Nel caso di specie, peraltro, il contratto prevedeva la copertura di un doppio rischio: quello della responsabilità civile e quello di tutela legale. Nel primo rientrano le spese legali sostenute dall'assicurato per resistere alla domanda risarcitoria contro di lui proposta dal terzo, mentre afferiscono al secondo rapporto le spese sostenute per introdurre una lite, quelle extragiudiziali e quelle eccedenti il 25% del massimale garantito dalla copertura r.c..
Anche per tale ripartizione, eventuali clausole limitative del rischio sono in opponibili all'assicurato che domandi la rifusione delle spese di resistenza, ai sensi dell'art. 1917 c.c..
Con il secondo motivo il ricorrente ha lamentato l'omessa pronuncia sull'eccezione di prescrizione dell'azione e l'illegittimo rigetto delle istanze istruttorie tese a dimostrare che l'assicurato conosceva delle istanze risarcitorie già prima dell'invio della messa in mora.
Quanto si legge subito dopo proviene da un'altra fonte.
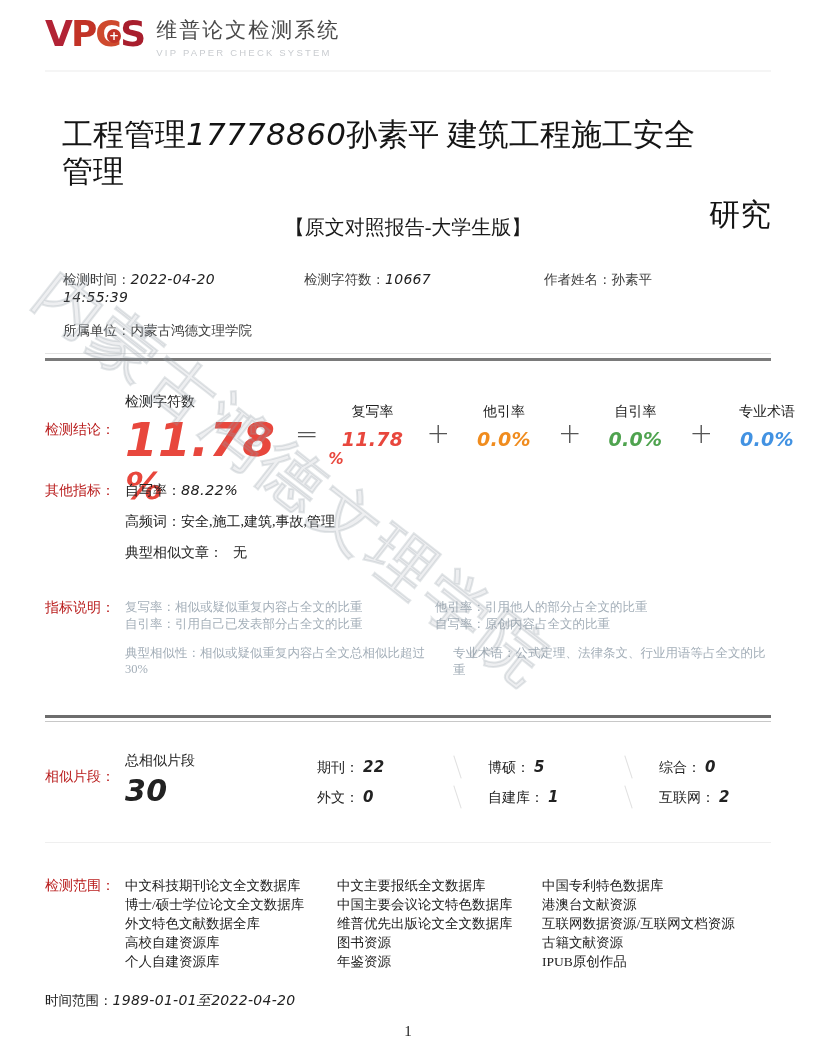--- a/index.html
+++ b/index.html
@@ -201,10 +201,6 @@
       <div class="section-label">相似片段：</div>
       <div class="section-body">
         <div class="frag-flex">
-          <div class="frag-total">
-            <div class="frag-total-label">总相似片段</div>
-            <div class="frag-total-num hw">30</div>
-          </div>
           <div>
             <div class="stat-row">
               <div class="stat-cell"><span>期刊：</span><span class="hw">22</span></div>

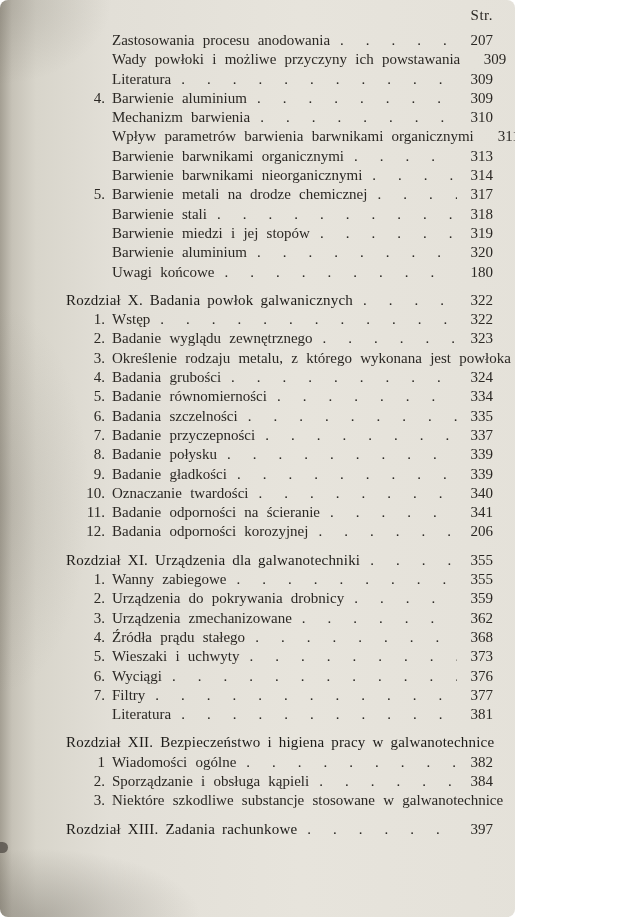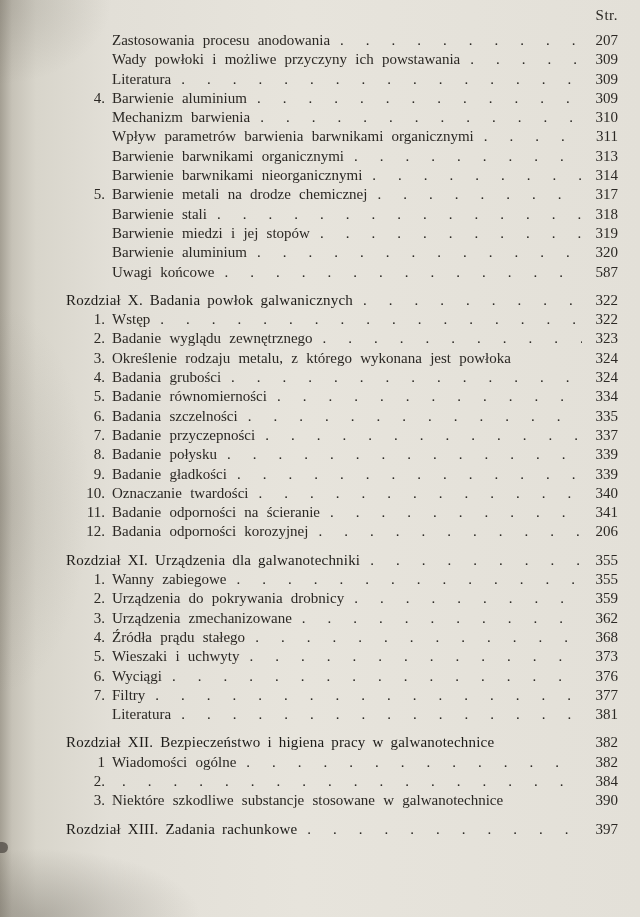--- a/index.html
+++ b/index.html
@@ -7,7 +7,7 @@
 
   .page{
     position:relative;
-    width:640px;height:917px;
+    width:515px;height:917px;
     overflow:hidden;
     font-family:"Liberation Serif","DejaVu Serif",serif;
     font-size:15px;
@@ -17,6 +17,7 @@
       radial-gradient(230px 95px  at 35px 917px, rgba(85,80,70,.32), transparent 72%),
       radial-gradient(120px 260px at 0px 500px,  rgba(95,90,80,.14), transparent 75%),
       linear-gradient(90deg,#a49f93 0px,#c6c2b7 12px,#d8d5cb 36px,#e2dfd7 110px,#e7e4dc 300px,#e3e0d8 640px);
+    border-radius: 8px;
   }
 
   .header-str{

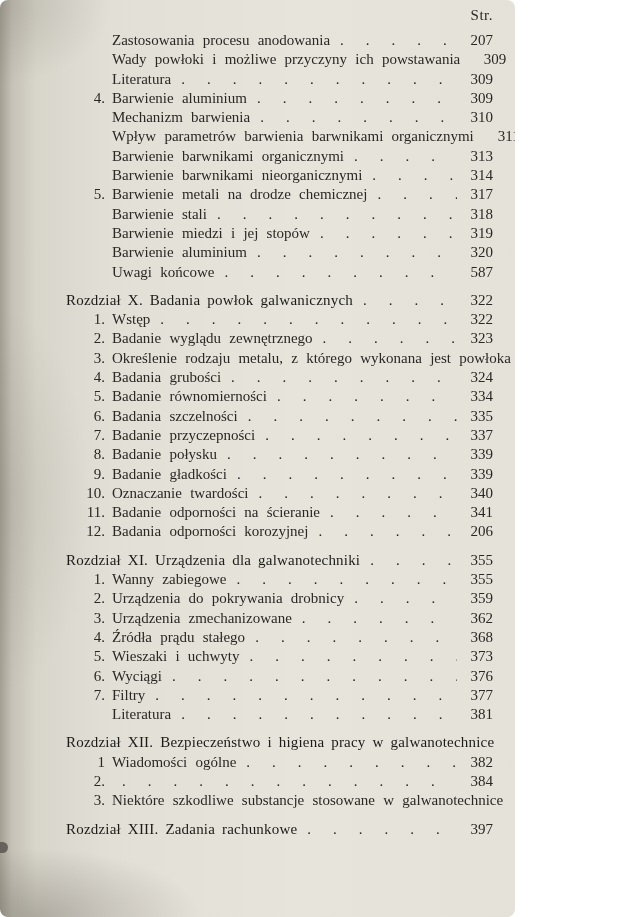--- a/index.html
+++ b/index.html
@@ -152,7 +152,7 @@
           <span class="num"></span>
           <span class="title">Uwagi końcowe</span>
           <span class="leader">........................................</span>
-          <span class="pg">587</span>
+          <span class="pg">180</span>
         </div>
       </div>
       <div class="section">

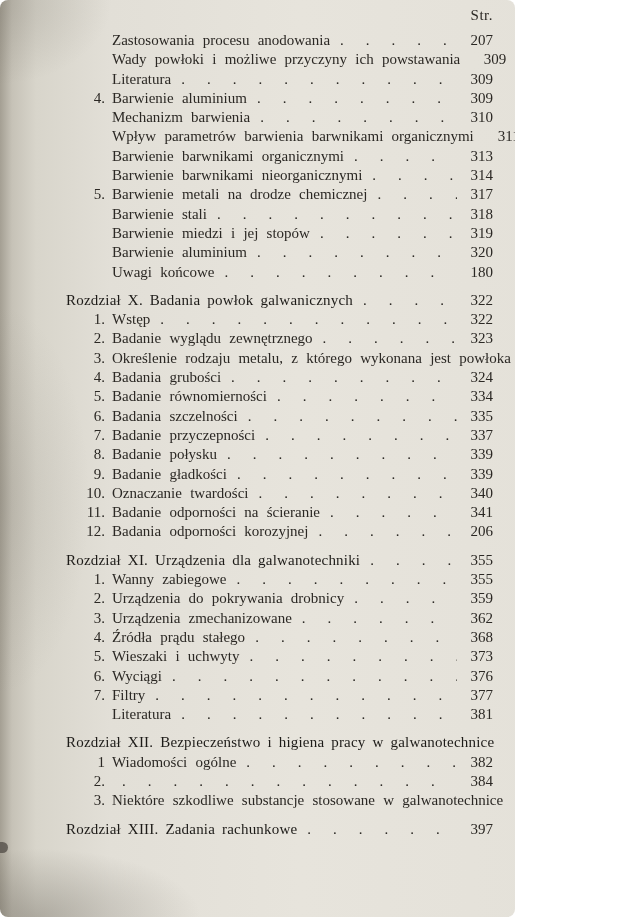--- a/index.html
+++ b/index.html
@@ -303,6 +303,7 @@
         </div>
         <div class="row">
           <span class="num">2.</span>
+          <span class="title">Sporządzanie i obsługa kąpieli</span>
           <span class="leader">........................................</span>
           <span class="pg">384</span>
         </div>

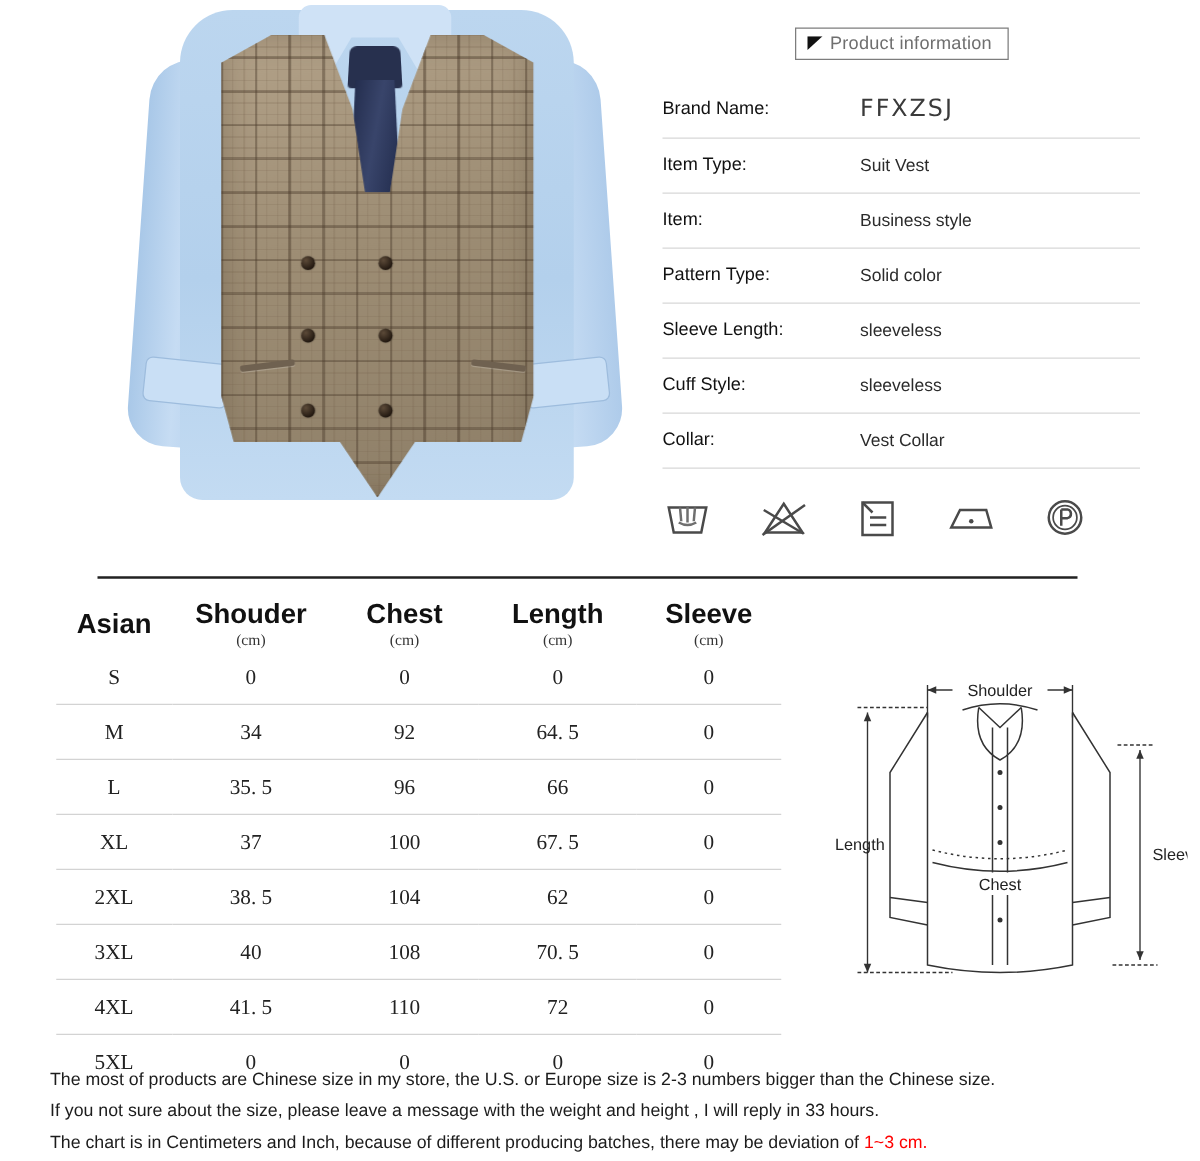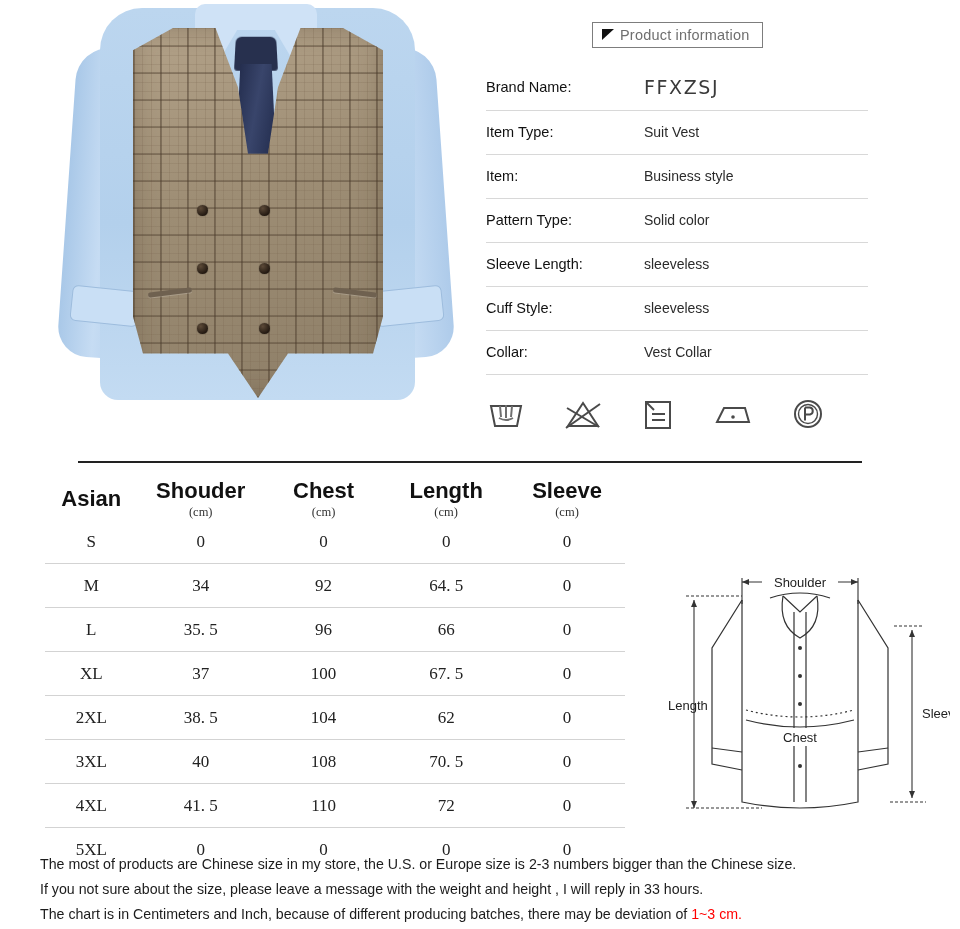--- a/index.html
+++ b/index.html
@@ -10,7 +10,7 @@
   }
 
   
-  .top{position:relative;width:764px;height:455px;}
+  .top{position:relative;width:764px;height:455px;margin-left:44px;}
 
   
   .photo{position:absolute;left:45px;top:0;width:420px;height:450px;}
Dette censure sono state ritenute fondate dalla Corte, la quale ha chiarito che la sentenza di appello non si è pronunciata sull'eccezione di prescrizione, né tale silenzio può ritenersi un implicito rigetto.
Quanto al tema delle prove, il Collegio ha rilevato che la compagnia aveva avanzato molteplici istanze istruttorie sin dal primo grado, onde provare la conoscenza da parte dell'assicurato della domanda di risarcimento danni, tutte rigettate anche in appello.
Così giudicando, quindi, la Corte di merito ha violato il principio secondo cui il giudice non può, senza contraddirsi, imputare alla parte di non assolvere all'onere di provare i fatti costitutivi della domanda, e poi negarle la prova offerta.
Infine, il terzo motivo è stato ritenuto assorbito dall'accoglimento della seconda censura.
Per tali motivi, la sentenza di appello è stata cassata, nei limiti di cui in premessa, e rinviata la causa alla Corte di Appello di Roma, in diversa composizione.